What is driving this shift in emphasis? Well, digital migration is part of it. Even though they are still a favorite among consumers, paper statements, bills, and notices are not on a growth path. Fewer documents to produce means per-piece cost reduction tactics have less financial impact and are offset by fixed costs like facilities, equipment, and maintenance.
Also, the number of cost-trimming opportunities has dwindled. Document centers have spent decades driving costs out of their production workflows. Any remaining savings opportunities are relatively small or they require a substantial change in operational workflow, such as switching from pre-printed cut-sheets to roll-fed white paper. Few large operations still have easy opportunities for massive postage reductions or large operational efficiencies. Most of those savings have been realized.
Improve Customer Experiences and Save Money
Companies are saving money through documents today by using them to accomplish such goals as reducing calls to customer service, fostering customer loyalty, or doing a better job at up-selling and cross-selling.
Transactional documents have always been important customer touchpoints.
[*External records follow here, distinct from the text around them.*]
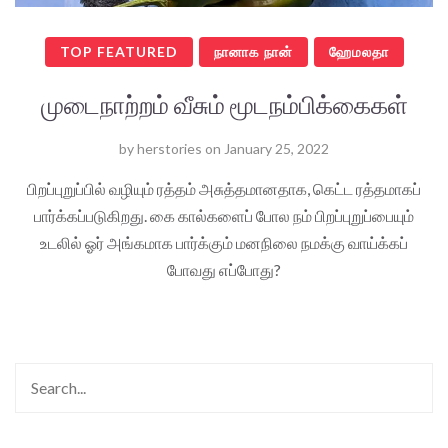
TOP FEATURED
நானாக நான்
ஹேமலதா
முடைநாற்றம் வீசும் மூடநம்பிக்கைகள்
by
herstories
on
January 25, 2022
பிறப்புறுப்பில் வழியும் ரத்தம் அசுத்தமானதாக, கெட்ட ரத்தமாகப்
பார்க்கப்படுகிறது. கை கால்களைப் போல நம் பிறப்புறுப்பையும்
உடலில் ஓர் அங்கமாக பார்க்கும் மனநிலை நமக்கு வாய்க்கப்
போவது எப்போது?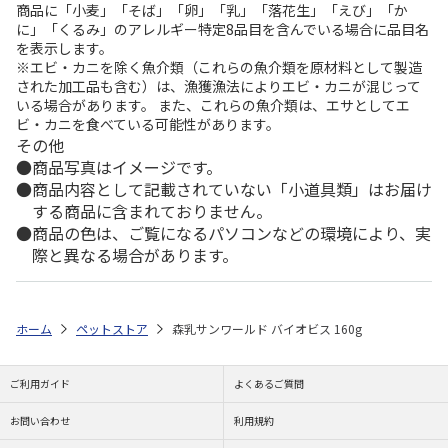
商品に「小麦」「そば」「卵」「乳」「落花生」「えび」「か
に」「くるみ」のアレルギー特定8品目を含んでいる場合に品目名
を表示します。
※エビ・カニを除く魚介類（これらの魚介類を原材料として製造
された加工品も含む）は、漁獲漁法によりエビ・カニが混じって
いる場合があります。 また、これらの魚介類は、エサとしてエ
ビ・カニを食べている可能性があります。
その他
商品写真はイメージです。
商品内容として記載されていない「小道具類」はお届け
する商品に含まれておりません。
商品の色は、ご覧になるパソコンなどの環境により、実
際と異なる場合があります。
ホーム
ペットストア
森乳サンワールド バイオビス 160g
ご利用ガイド
よくあるご質問
お問い合わせ
利用規約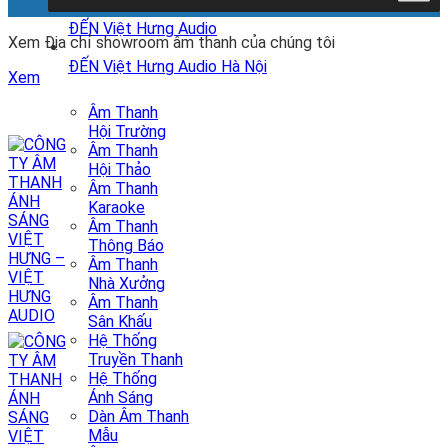
ĐẾN Việt Hưng Audio
Xem Địa chỉ showroom âm thanh của chúng tôi
ĐẾN Việt Hưng Audio Hà Nội
Xem
Âm Thanh
Hội Trường
Âm Thanh
Hội Thảo
Âm Thanh
Karaoke
Âm Thanh
Thông Báo
Âm Thanh
Nhà Xưởng
Âm Thanh
Sân Khấu
Hệ Thống
Truyền Thanh
Hệ Thống
Ánh Sáng
Dàn Âm Thanh
Mẫu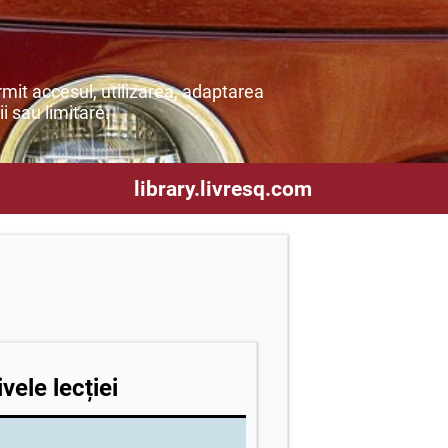
mit accesul, utilizarea, adaptarea
ii sau limitare.
library.livresq.com
vele lecției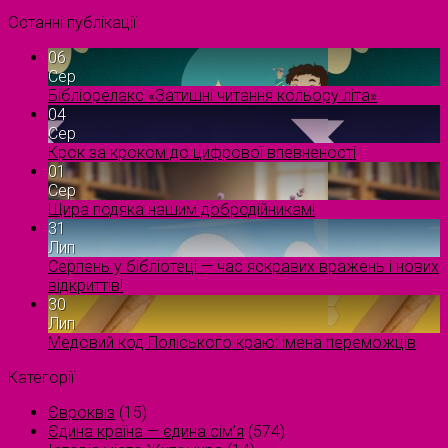
Останні публікації
06
Сер
Бібліорелакс «Затишні читання кольору літа»
04
Сер
Крок за кроком до цифрової впевненості
01
Сер
Щира подяка нашим добродійникам!
31
Лип
Серпень у бібліотеці — час яскравих вражень і нових
відкриттів!
30
Лип
Медовий код Поліського краю: імена переможців
Категорії
Євроквіз
(15)
Єдина країна — єдина сім’я
(574)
Customers expect these communications, open them over 90% of the time, and act when the mail pieces arrive. No other corporate messaging has this level of influence. Taking advantage of the power of these documents is the secret to adding value to the organization through customer communications.
There are many approaches an organization can take to achieve these goals. For instance, redesigning some documents might be in order if customer service consistently has spikes in call volume following bill and statement distribution. If companies can reduce confusion by making some document modifications, the organization can handle more calls with fewer people and reduce expenses. Replacing boilerplate terms and conditions with product/customer/location-specific wording may be helpful. Changing line item descriptions or adding informational text or graphics to the pages could be another improvement that is easy to implement.
Does your company have online self-help videos, tutorials, or FAQ’s? Is there an online chat capability? Emphasizing these options on the documents or printing QR codes linking to self-help resources can redirect some of those calls coming to customer service to less-expensive information sources.
Put Unused Space to Work
Using data already recorded, modern document composition software can offer specific customers a special discount, suggest upgrades, or introduce appropriate new products. Using white space management capabilities and digital printers, one can print offers or messages relevant to each customer right on the documents at practically no extra expense. With this functionality marketers can link offers to individual customers and track which people respond, thereby triggering follow-up or fulfillment activities.
Positive changes in customer behavior such as faster payment, additional purchases, referrals, or renewals are much more valuable to corporate executives than small reductions in bill printing expenses. In most companies, document operations can make their greatest contributions to their company’s most important goals by improving the messages they send to customers.